②W君の見繕ってくれた羽織はもちろん、自ら希望した時計にも実はさしたる必要を感じていなかったのに、W君がその贈り物をするために評判を落としたことを、申し訳なくももったいなくも感じている。
③W君が羽織を贈ってくれたことに味をしめ、続いて時計までも希望し、高価な品々をやすやすと手に入れてしまった欲の深さを恥じており、W君へ向けられた批判をそのまま自分にも向けられたものと受け取っている。
④立派な羽織と時計とによって一人前の体裁を取り繕うことができたものの、それらを自分の力では手に入れられなかったことを情けなく感じており、W君の厚意にも自分へ向けられた哀れみを感じ取っている。
⑤頼んだわけでもないのに自分のために奔走してくれるW君に対する周囲の批判を耳にするたびに、W君に対する申し訳なさを感じたが、同時にその厚意には見返りを期待する底意を察知している。
 
 正解は①であるが、これは消去法的にこれ以外は考えられないという選択肢であって、該当箇所を十全に説明しているかと言うと疑問である。たとえば「自分を厚遇しようとするW君の熱意を過剰なものに感じてとまどっている。」とあるが、施しの過剰さが「厚遇しようとする」意図によるものかどうかは、 問題文からは判断できない。(W君は単に人間として当たり前のことをやっているつもりだったかもしれない。)またそもそも、「とまどっている」という言葉が、はたして「一種の重苦しい感情」の説明となっているかどうかという、一番大きな問題がある。
 「なんだかやましいような気恥しいような、 訳のわからぬ一種の重苦しい感情を起させる」というのは、過剰な恩に対する心理的圧迫感である。そのような恩は一種の負債のように感じられるからである。じっさい問題の箇所の少し後には、こんな記述がある。
 
 これがなかったなら、私はもっと素直な自由な気持になって、時々W君を訪れることも出来たであろうと、今になって思われる。何故というに、私はこの二個の物品を持って居るので、常にW君から恩恵的債務を負うて居るように感ぜられたからである。

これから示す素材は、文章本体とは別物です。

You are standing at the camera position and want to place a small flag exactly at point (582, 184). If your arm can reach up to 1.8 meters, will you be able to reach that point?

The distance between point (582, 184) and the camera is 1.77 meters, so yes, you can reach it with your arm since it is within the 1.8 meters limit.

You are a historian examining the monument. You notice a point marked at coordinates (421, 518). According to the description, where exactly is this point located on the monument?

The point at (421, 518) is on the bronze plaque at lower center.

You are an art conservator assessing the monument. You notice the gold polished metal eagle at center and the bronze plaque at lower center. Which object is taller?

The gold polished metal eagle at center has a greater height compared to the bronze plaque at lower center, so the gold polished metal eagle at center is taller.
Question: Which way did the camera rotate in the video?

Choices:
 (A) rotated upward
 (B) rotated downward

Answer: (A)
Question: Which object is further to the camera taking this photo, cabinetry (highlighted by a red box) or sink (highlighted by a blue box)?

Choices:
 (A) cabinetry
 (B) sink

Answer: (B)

 作者は、感謝と負債感情が交錯する複雑な心理を、「訳のわからぬ一種の重苦しい感情」と表現した。その「訳のわからぬ」ものを「分かる」ように、つまり入試問題の選択肢のように「とまどっている」という言葉を使って説明してしまうと、どうしても原文との間にズレが出てしまう。
 本当ならば読者は、テクストをそのまま読んで理解しないといけないのである。「言い換え」を行なってしまえば、どうしても原文との間にズレが生じてしまう。しかし入試現代文では、書き換えや説明が要求される。しかも本文を言い換えた内容が「正解」として示される。そのさい原文と言い換えとの間に生じたズレは、原理的に埋められない種類のものである。だから学生は、正解や解説を聞いた後も、何となくすっきりしない気持ちが残る。

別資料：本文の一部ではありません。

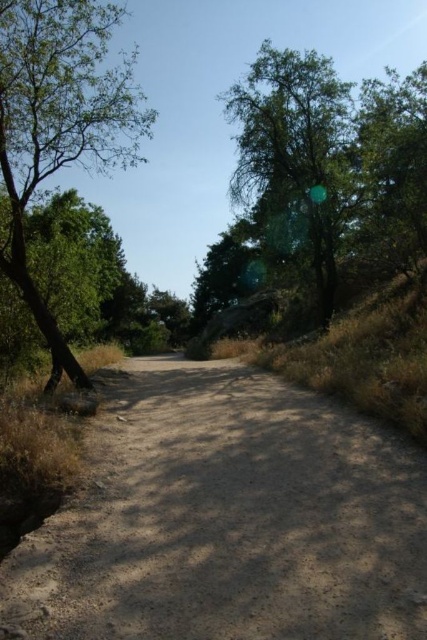
You are a hiker walking along the path and want to rest under the shade. Which object between the dusty brown dirt track at center and the green leafy tree at upper right would provide more shade?

The green leafy tree at upper right provides more shade because it is taller and has a denser canopy than the dusty brown dirt track at center, which is just a path.

You are a hiker standing on the dirt path and want to take a photo of both the green leafy tree at upper right and the green leafy tree at left. Which tree should you position yourself closer to in order to capture both in a single frame?

You should position yourself closer to the green leafy tree at left because the green leafy tree at upper right is on its right side, allowing both trees to be included in the frame when moving towards the left tree.

You are standing at the starting point of your hike and see the dusty brown dirt track at center. If you follow the track straight ahead, will you encounter the tree with a slender trunk and sparse foliage on your left or right side?

The tree with a slender trunk and sparse foliage is on the left side of the dusty brown dirt track at center, so following the track straight ahead, you will see it on your left.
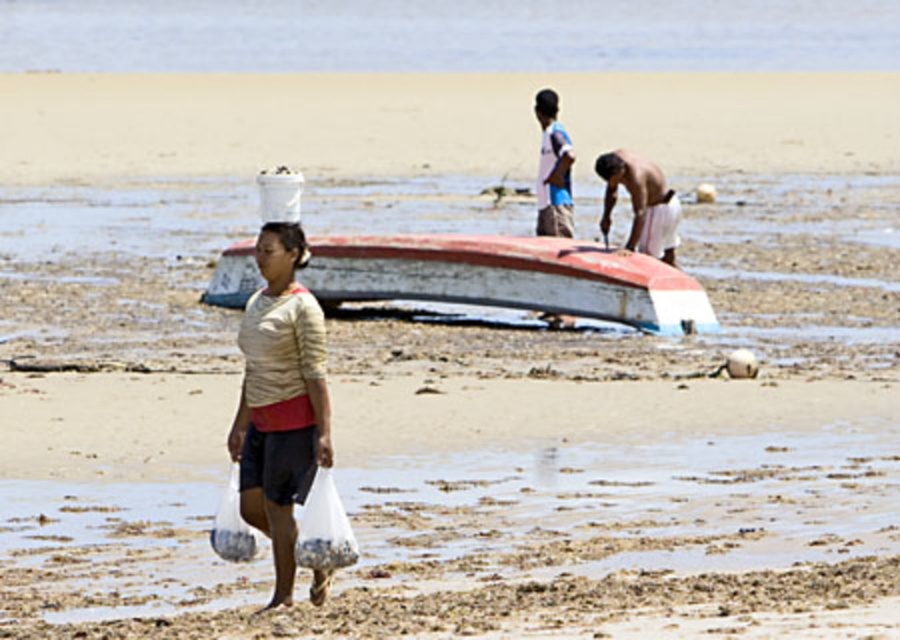
Question: Does matte beige shirt at center appear over shiny white sand at center?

 のみならず試験ではこの「言い換え」が「正解」として、つまり「作者が本当に言わんとしていたこと」として示される。そうなると本文の方は、この「本来的で論理的な内容」を「文学的な表現を使って言い換えたもの」とみなされかねない。そこまでいけば「文学の表現は非論理的である」という先入見までは、わずか半歩の距離であろう。学生が「なぜわざわざ非論理的な言い回しを使うのか?」と思ってしまってもおかしくないのである。